This is my first entry into this blog. I'm not new at internet blogging. I've had an account on Livejournal since 2003, which is still active and updated every now and then. However, I'll be posting my more serious thoughts on this blog... the thoughts I have while driving through Metro Manila's traffic, doing my 20min runs, sitting on the toilet, spacing out during mass, or simply spacing out whenever (as I do that quite often).

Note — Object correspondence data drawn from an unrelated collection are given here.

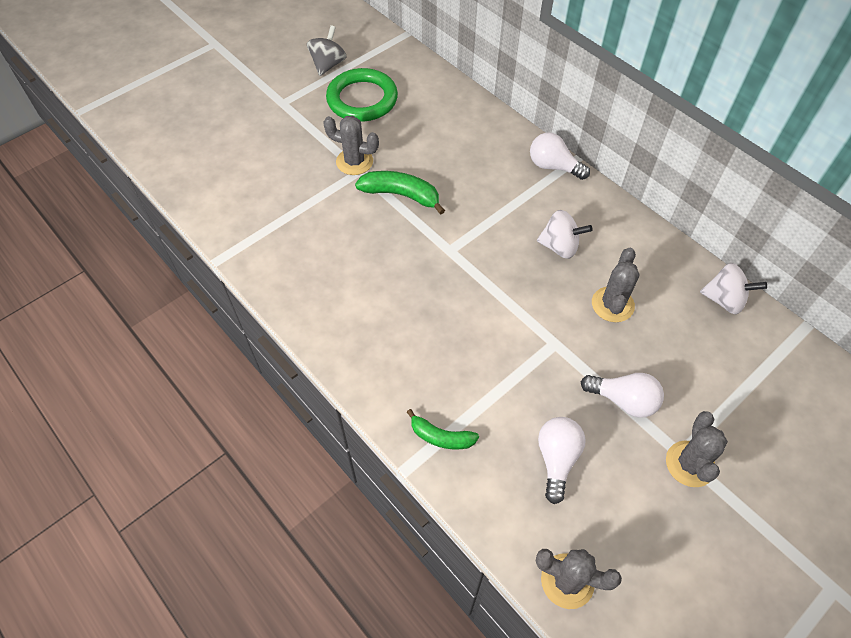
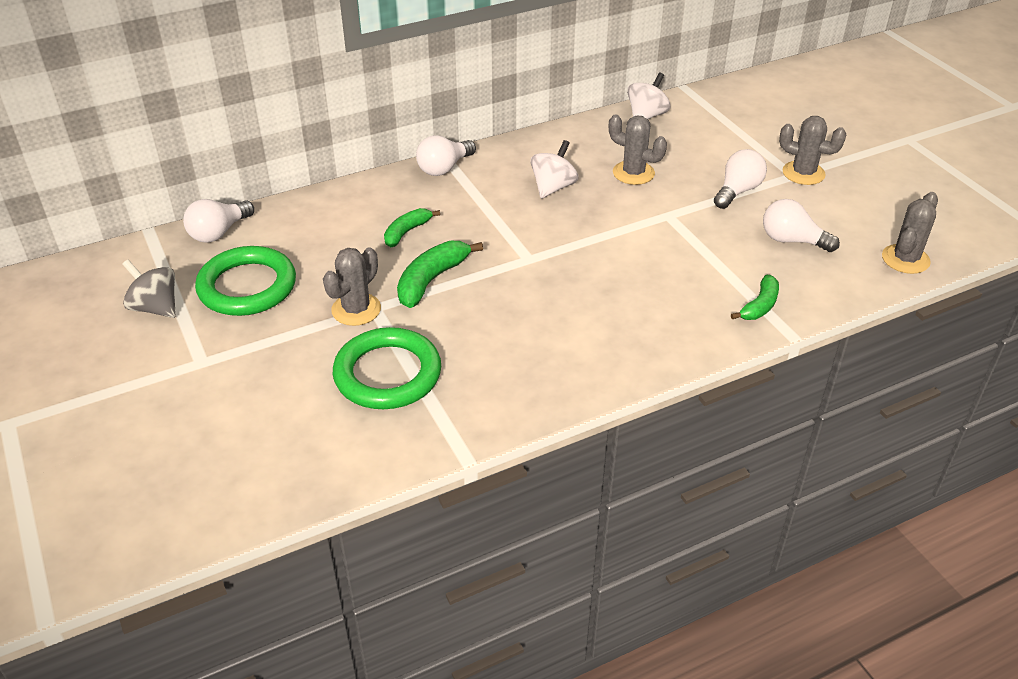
camera: 75 degrees left, 15 degrees down
none -> white light bulb [183,199,254,243]
none -> green ring [333,327,441,409]
none -> green banana [384,208,440,247]

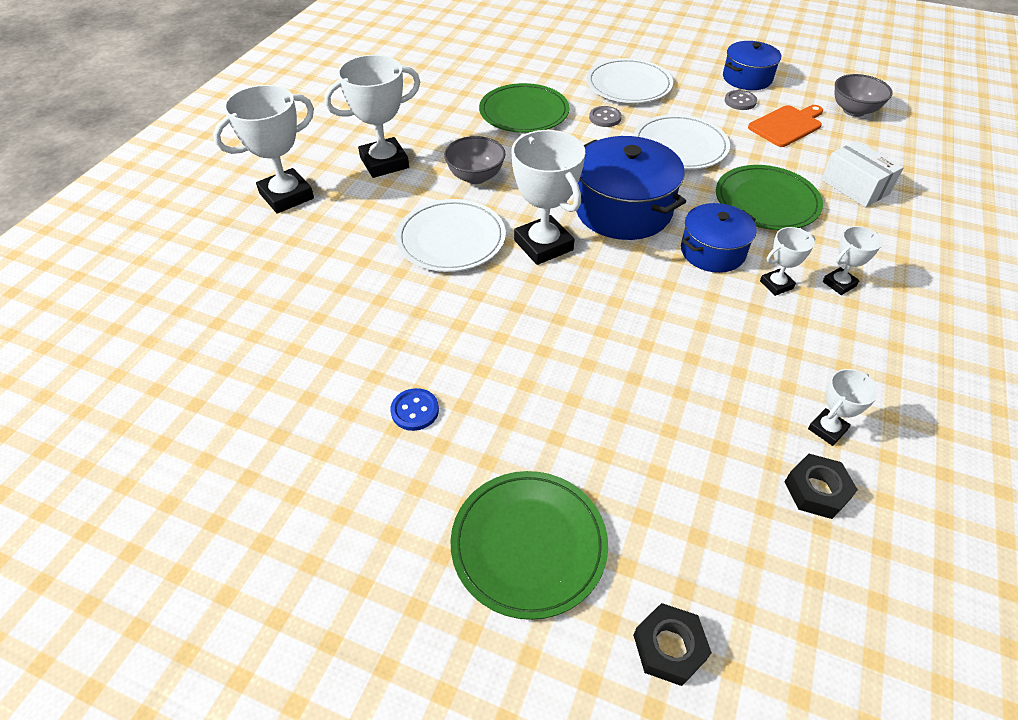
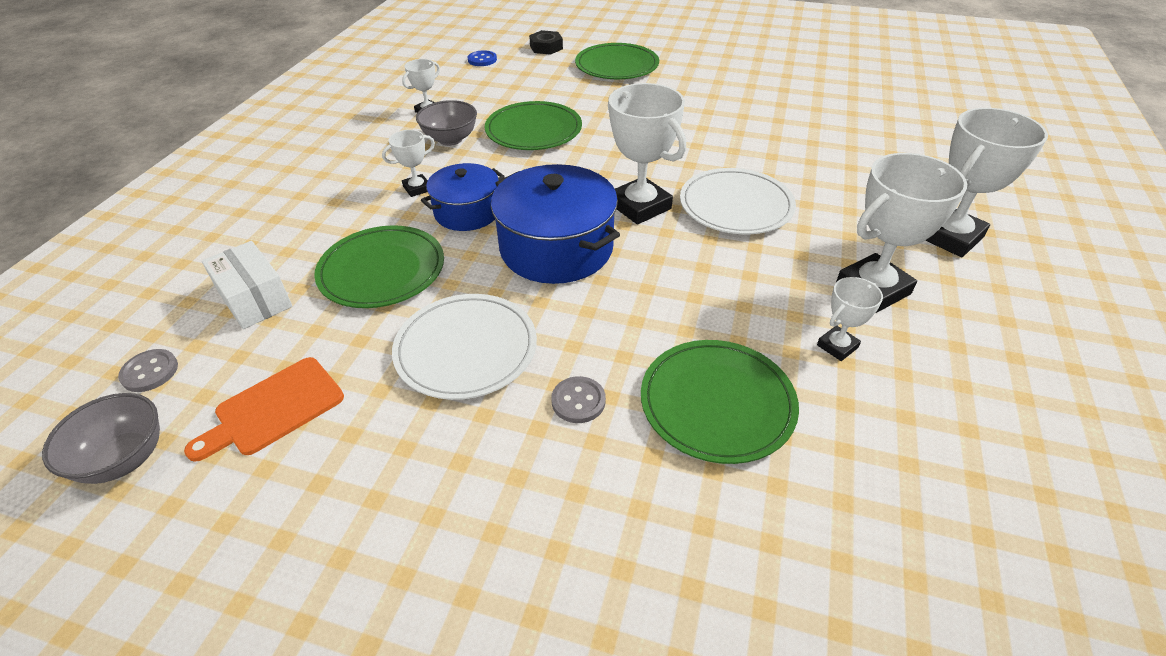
camera: 175 degrees right, 5 degrees down
blue button [390,388,439,431] -> blue button moved to [468,50,497,66]
grey bowl [444,136,506,184] -> grey bowl moved to [416,100,477,146]
white plate [587,58,673,103] -> none
blue pot [723,41,781,90] -> none
grey button [725,90,757,110] -> grey button moved to [118,349,178,392]
black nut [784,454,858,519] -> none
white trophy [823,226,882,295] -> white trophy moved to [817,277,883,361]
none -> green plate [485,101,582,150]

This is my perspective-- a female, 23 year old middle class Filipino citizen living in the heart of Metro Manila, Philippines. A college graduate from Ateneo de Manila, a former National Team athlete, an absolute nature and outdoors lover--scuba diving, adventure racing, surfing, wakeboarding, wallclimbing, windsurfing, sailing, swimming, running, hiking, camping... I've tried and loved it all. An extrovert and/or introvert depending on my mood, where I am, and who I'm with. Like everyone else, I enjoy watching films and reading books about life, love, and anything that sparks my interest at that given point in time.

At 23 and done with school, and I have just stepped through the doors of adulthood, trying my luck in my first Marketing job in a hip and fun retail company, and still searching for opportunities that will ultimately lead to my main purpose for being born on this specific century in history, in this struggling country, and on this particular diminishing planet. Everything has a purpose--if its anything I believe, it's that.

... Always in search of something (and someone) refreshingly weird and anything different to surprise me and challenge the way I look at the world, which will probably be the reason behind every new article posted here.

Who knows? It might make a difference... one way or another.